#### Document excerpt ####
Venture capital investment in biotechnology increased 22 percent last year, while the number of those receiving their first funding declined.
Funding for medical-device and equipment companies also rose 20 percent, with first-time funding falling to a 16-year low, the National Venture Capital Association and PricewaterhouseCoopers LLC said today in a report.
“Life sciences VCs are increasingly focusing on later- stage opportunities that carry less risk, from a clinical and regulatory perspective,” said Jonathan Leff, a managing director at the New York-based venture-capital firm Warburg Pincus LLC, on a conference call yesterday. “This reflects a serious breakdown in the model that has fueled the U.S. leadership in life sciences innovation.”
Venture firms spent $4.73 billion on 446 biotechnology companies in 2011, the highest dollar amount since 2007, and $2.81 billion on 339 medical device and equipment makers. About 153 life sciences companies -- a category that combines biotechnology and medical devices -- received their first round of funding last year, the lowest since 1996.
#### Excerpted data ####
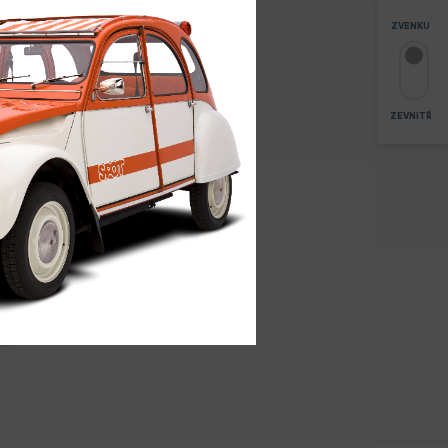
ZVENKU
ZEVNITŘ
3
ZOOM
+
-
####
→ **Set of tasks**
- A) Update the venture capital article, changing "PricewaterhouseCoopers LLC" to "PwC" in everything from "Funding for medical-device" down to "in a report.".
- B) Write what comes next in the article on life sciences venture funding, picking up after its final sentence.

→ **Task results**
- A)
Funding for medical-device and equipment companies also rose 20 percent, with first-time funding falling to a 16-year low, the National Venture Capital Association and PwC said today in a report.

- B)
The Food and Drug Administration approved 30 new drugs in 2011, a 43 percent increase from the year before, and the most since 36 were cleared in 2004. Of those, 15 won expedited approval as “priority” drugs, for therapies that may provide major advances in treatment, and 13 were developed in part with venture capital funding, Leff said.
The approvals “cannot be seen as a reflection of the health of life-sciences venture-capital investing today,” Leff said, because most of the drug therapies had been in development for a decade or more. The current decline in early stage funding will be seen a decade from now, he said.
“It will inevitably show up in future years as fewer new innovative drugs and medical devices come to market,” Leff said.
Last year’s biggest deal across all sectors was a $300 million investment in Irving, Texas-based Reata Pharmaceuticals Inc., a developer of experimental anti-inflammatory drugs, by an undisclosed firm, according to the report.
About 42 percent of venture capitalists surveyed last month expect fewer life sciences companies to sell shares to the public for the first time this year, compared with 18 percent who expect more initial public offerings in the industry, according to the venture capital group. In terms of funding, 58 percent expect U.S. investments in biopharma will decrease in 2012, with 7 percent estimating an increase.